Crónica melillense con olor a perfume y un teniente demasiado depilado
Cuando el coronel Antonio Martínez, veterano de mil maniobras y padre de nueve hijos, recibe orden de traslado a Madrid, decide llevarse consigo a su asistente Pedrito, que no solo cocina, lava y manda, sino que además es... maricón. El problema comienza cuando el teniente Carrasco, que compartía fogones (y algo más) con Pedrito, también quiere ir a Madrid. Pero el coronel tiene una regla de oro: "¡En mi casa con un maricón basta!"
En el Cuartel General de Melilla, mientras los cañones dormitan y las banderas flamean con desgana, el coronel Antonio Martínez, héroe de maniobras, entusiasta del rancho reglamentario y padre prolífico de nueve criaturas —todas reconocidas, para asombro del Registro Civil—, cabecea plácidamente en su sillón de cuero, con el cinturón abierto y un regusto a cordero moruno aún bailándole en el paladar.
En la mesa, aún humea un coñac de cortesía y un puro sin encender decora una esquina como símbolo fálico de autoridad. Pero el coronel está melancólico. Melilla se le queda chica, y Madrid lo espera con sus atascos, sus tertulias de cuñados y sus nostalgias africanas. En la sala, un pandemónium de cajas, medallas, cabezas de gacela disecadas y una colección incompleta de Hola descansa sobre los muebles, esperando destino.
Lo único que no está empacado es Pedrito.
Pedrito no es un adorno. Pedrito es la columna vertebral de la casa. Una mezcla de asistente, niñera, cocinero, lavandero y consejero con alma de vedette.

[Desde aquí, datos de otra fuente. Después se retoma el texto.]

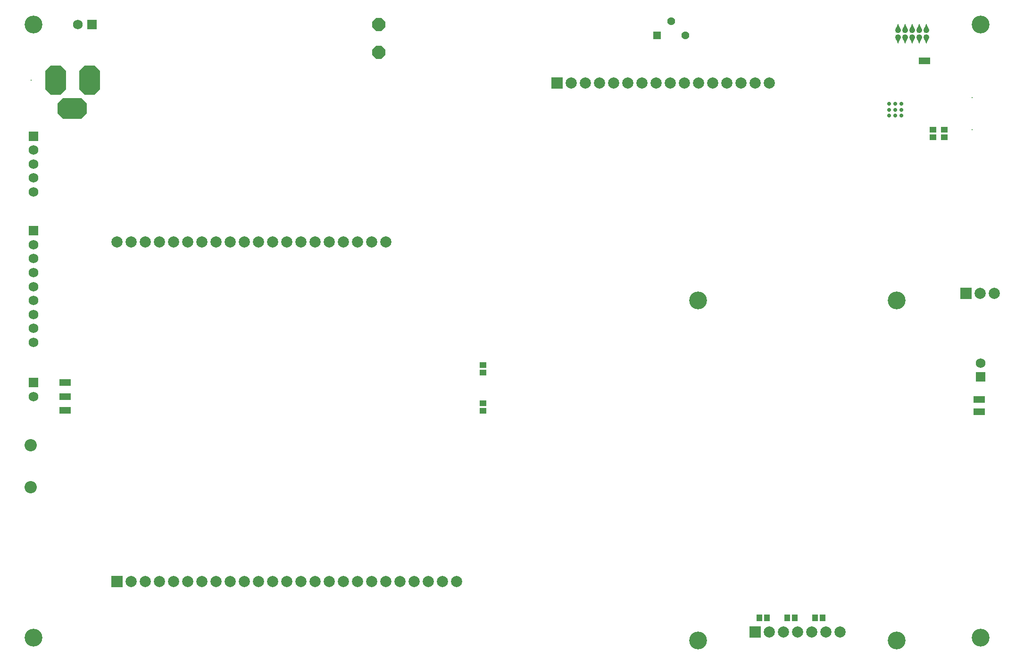
<source format=gbs>
G04*
G04 #@! TF.GenerationSoftware,Altium Limited,Altium Designer,21.4.1 (30)*
G04*
G04 Layer_Color=16711935*
%FSLAX44Y44*%
%MOMM*%
G71*
G04*
G04 #@! TF.SameCoordinates,A141D3DD-4A5E-4641-B441-74F08AAE2887*
G04*
G04*
G04 #@! TF.FilePolarity,Negative*
G04*
G01*
G75*
%ADD70R,1.0532X1.1532*%
%ADD79R,1.2032X1.1032*%
%ADD90C,0.2032*%
%ADD91C,1.0800*%
%ADD92P,2.5569X8X112.5*%
%ADD93C,2.0032*%
%ADD94R,2.0032X2.0032*%
%ADD95R,1.4252X1.4252*%
%ADD96C,1.4252*%
%ADD97R,1.7272X1.7272*%
%ADD98C,1.7272*%
%ADD99C,3.2032*%
%ADD100C,2.2032*%
%ADD101R,1.7272X1.7272*%
G04:AMPARAMS|DCode=102|XSize=5.2032mm|YSize=3.7032mm|CornerRadius=0mm|HoleSize=0mm|Usage=FLASHONLY|Rotation=0.000|XOffset=0mm|YOffset=0mm|HoleType=Round|Shape=Octagon|*
%AMOCTAGOND102*
4,1,8,2.6016,-0.9258,2.6016,0.9258,1.6758,1.8516,-1.6758,1.8516,-2.6016,0.9258,-2.6016,-0.9258,-1.6758,-1.8516,1.6758,-1.8516,2.6016,-0.9258,0.0*
%
%ADD102OCTAGOND102*%

G04:AMPARAMS|DCode=103|XSize=5.2032mm|YSize=3.7032mm|CornerRadius=0mm|HoleSize=0mm|Usage=FLASHONLY|Rotation=270.000|XOffset=0mm|YOffset=0mm|HoleType=Round|Shape=Octagon|*
%AMOCTAGOND103*
4,1,8,-0.9258,-2.6016,0.9258,-2.6016,1.8516,-1.6758,1.8516,1.6758,0.9258,2.6016,-0.9258,2.6016,-1.8516,1.6758,-1.8516,-1.6758,-0.9258,-2.6016,0.0*
%
%ADD103OCTAGOND103*%

%ADD104C,0.7032*%
G36*
X1658332Y1139750D02*
X1647870Y1139750D01*
X1653101Y1151956D01*
X1658332Y1139750D01*
D02*
G37*
G36*
X1645632D02*
X1635170Y1139750D01*
X1640401Y1151956D01*
X1645632Y1139750D01*
D02*
G37*
G36*
X1632932D02*
X1622470Y1139750D01*
X1627701Y1151956D01*
X1632932Y1139750D01*
D02*
G37*
G36*
X1620232D02*
X1609770Y1139750D01*
X1615001Y1151956D01*
X1620232Y1139750D01*
D02*
G37*
G36*
X1607529Y1139749D02*
X1597067Y1139749D01*
X1602298Y1151955D01*
X1607529Y1139749D01*
D02*
G37*
G36*
X1653099Y1115464D02*
X1647868Y1127670D01*
X1658330Y1127670D01*
X1653099Y1115464D01*
D02*
G37*
G36*
X1640399D02*
X1635168Y1127670D01*
X1645630Y1127670D01*
X1640399Y1115464D01*
D02*
G37*
G36*
X1614999D02*
X1609768Y1127670D01*
X1620230Y1127670D01*
X1614999Y1115464D01*
D02*
G37*
G36*
X1602221Y1115464D02*
X1596990Y1127670D01*
X1607452Y1127670D01*
X1602221Y1115464D01*
D02*
G37*
G36*
X1627701Y1115462D02*
X1622470Y1127668D01*
X1632932Y1127668D01*
X1627701Y1115462D01*
D02*
G37*
D70*
X1416500Y85000D02*
D03*
X1403500D02*
D03*
X1366500D02*
D03*
X1353500D02*
D03*
X1466500D02*
D03*
X1453500D02*
D03*
X1742500Y477500D02*
D03*
X1753000D02*
D03*
Y455000D02*
D03*
X1742500D02*
D03*
X1655000Y1085000D02*
D03*
X1644500D02*
D03*
X112500Y457500D02*
D03*
X102000D02*
D03*
Y482500D02*
D03*
X112500D02*
D03*
X102000Y507500D02*
D03*
X112500D02*
D03*
D79*
X1665000Y948250D02*
D03*
Y961750D02*
D03*
X1685000Y948250D02*
D03*
Y961750D02*
D03*
X857369Y525789D02*
D03*
Y539289D02*
D03*
X857500Y456750D02*
D03*
Y470250D02*
D03*
D90*
X1735500Y1018900D02*
D03*
Y961100D02*
D03*
X46312Y1050000D02*
D03*
D91*
X1653100Y1140000D02*
D03*
Y1127300D02*
D03*
X1640400Y1140000D02*
D03*
Y1127300D02*
D03*
X1627700Y1140000D02*
D03*
Y1127300D02*
D03*
X1615000Y1140000D02*
D03*
Y1127300D02*
D03*
X1602300D02*
D03*
Y1140000D02*
D03*
D92*
X670000Y1100000D02*
D03*
Y1150000D02*
D03*
D93*
X1015200Y1045000D02*
D03*
X1370800D02*
D03*
X1345400D02*
D03*
X1320000D02*
D03*
X1294600D02*
D03*
X1269200D02*
D03*
X1243800D02*
D03*
X1218400D02*
D03*
X1193000D02*
D03*
X1167600D02*
D03*
X1142200D02*
D03*
X1116800D02*
D03*
X1091400D02*
D03*
X1066000D02*
D03*
X1040600D02*
D03*
X1749600Y667500D02*
D03*
X1775000D02*
D03*
X809600Y150000D02*
D03*
X784200D02*
D03*
X758800D02*
D03*
X733400D02*
D03*
X708000D02*
D03*
X682600D02*
D03*
X657200D02*
D03*
X631800D02*
D03*
X606400D02*
D03*
X581000D02*
D03*
X555600D02*
D03*
X530200D02*
D03*
X504800D02*
D03*
X479400D02*
D03*
X454000D02*
D03*
X428600D02*
D03*
X403200D02*
D03*
X377800D02*
D03*
X352400D02*
D03*
X327000D02*
D03*
X301600D02*
D03*
X276200D02*
D03*
X250800D02*
D03*
X225400D02*
D03*
X682600Y760000D02*
D03*
X657200D02*
D03*
X631800D02*
D03*
X606400D02*
D03*
X581000D02*
D03*
X555600D02*
D03*
X530200D02*
D03*
X504800D02*
D03*
X479400D02*
D03*
X454000D02*
D03*
X428600D02*
D03*
X403200D02*
D03*
X377800D02*
D03*
X352400D02*
D03*
X327000D02*
D03*
X301600D02*
D03*
X276200D02*
D03*
X250800D02*
D03*
X225400D02*
D03*
X200000D02*
D03*
X1498000Y60000D02*
D03*
X1472600D02*
D03*
X1447200D02*
D03*
X1421800D02*
D03*
X1396400D02*
D03*
X1371000D02*
D03*
D94*
X989800Y1045000D02*
D03*
X1724200Y667500D02*
D03*
X200000Y150000D02*
D03*
X1345600Y60000D02*
D03*
D95*
X1169600Y1130935D02*
D03*
D96*
X1195000Y1156335D02*
D03*
X1220400Y1130935D02*
D03*
D97*
X1750000Y517500D02*
D03*
X50000Y780000D02*
D03*
X50000Y507500D02*
D03*
X50000Y950000D02*
D03*
D98*
X1750000Y542500D02*
D03*
X50000Y580000D02*
D03*
Y655000D02*
D03*
Y680000D02*
D03*
Y730000D02*
D03*
Y755000D02*
D03*
Y705000D02*
D03*
Y630000D02*
D03*
Y605000D02*
D03*
X50000Y482500D02*
D03*
X50000Y850000D02*
D03*
Y900000D02*
D03*
Y925000D02*
D03*
Y875000D02*
D03*
X130000Y1150000D02*
D03*
D99*
X1750000D02*
D03*
X1600000Y45000D02*
D03*
X1243600D02*
D03*
Y655000D02*
D03*
X1600000D02*
D03*
X50000Y50000D02*
D03*
Y1150000D02*
D03*
X1750000Y50000D02*
D03*
D100*
X45000Y395000D02*
D03*
Y320000D02*
D03*
D101*
X155000Y1150000D02*
D03*
D102*
X119972Y999962D02*
D03*
D103*
X90000Y1050000D02*
D03*
X151214D02*
D03*
D104*
X1586500Y1008500D02*
D03*
X1597500D02*
D03*
X1608500D02*
D03*
X1586500Y997500D02*
D03*
X1597500D02*
D03*
X1608500D02*
D03*
X1586500Y986500D02*
D03*
X1597500D02*
D03*
X1608500D02*
D03*
M02*

</source>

Tiene muñeca para la repostería y cintura para la rumba. Es, en palabras del propio coronel: “más eficaz que toda la Intendencia del Regimiento y más decorativo que la Patrulla Águila”.
Esa tarde, mientras la señora del coronel se pierde en busca de recuerdos y rebajas, Maruchi, la hija mayor, que tiene 20 años, vocación dramática y algo de ansias, aprovecha la tregua para citar al teniente Carrasco, un oficial de aspecto escultórico, con barba bien delineada, abdominales de desfile y un sospechoso interés en los productos de cosmética coreana.
—¿Qué haces mañana? —le pregunta ella en un susurro que huele a mandarina y pecado.
—Te pienso... y desayuno —responde el teniente mientras su loción Old Spice invade el cuarto de baño del Pabellón de Oficiales, lugar sagrado donde se consumará la despedida.
Maruchi se pega a él como lapa al rompeolas. Le admira el cutis, le palpa los pectorales y, entre jadeo y jadeo, pregunta:
—¿Y Pedrito?
—¿Qué Pedrito ni qué ocho cuartos? ¡Masajéame, anda!
Mientras tanto, en la sala, el coronel bosteza, abre un ojo, masculla algo entre dientes y de pronto golpea con energía la mesa.
—¡Pedrito se viene a la península! —proclama, como si acabara de recuperar Ceuta.
Lo llama con tono marcial.
—¿Te vendrías a Madrid, criatura?
—Mi coronel... con usted hasta el fin del mundo —responde Pedrito, poniendo cara de folclórica en zambra.
—Te conseguiré un pase especial. Oficialmente seguirás siendo “agregado logístico del entorno doméstico”.
El coronel cierra los ojos satisfecho. “Un maricón eficiente vale más que tres parientes inútiles”, piensa con sabiduría ancestral.
Cuando Maruchi, más despeinada que convencida, regresa a casa, le suelta al teniente la bomba:
—Pedrito se viene con nosotros.
Carrasco, que ya se había visualizado heredando el control del fogón familiar, palidece. Se sube la bragueta y corre a hablar con el coronel como si lo hubieran ascendido.
—Mi coronel... solicito destino en Madrid.
El coronel lo mira de arriba abajo, en especial la depilación tipo legionario ibicenco.
—¿Ves el Peñón? —le señala por la ventana—. Cuando los ingleses nos lo devuelvan, te vienes conmigo.
—Pero... ¿por qué, mi coronel?
—¡Porque con un maricón en casa basta, teniente! ¡Y Pedrito llegó primero!
(Cualquier parecido con la realidad es culpa de la realidad, que insiste en parecerse a mis cuentos. Esto es pura ficción, ¡aunque ya sabemos que la vida a veces se pasa de creativa!)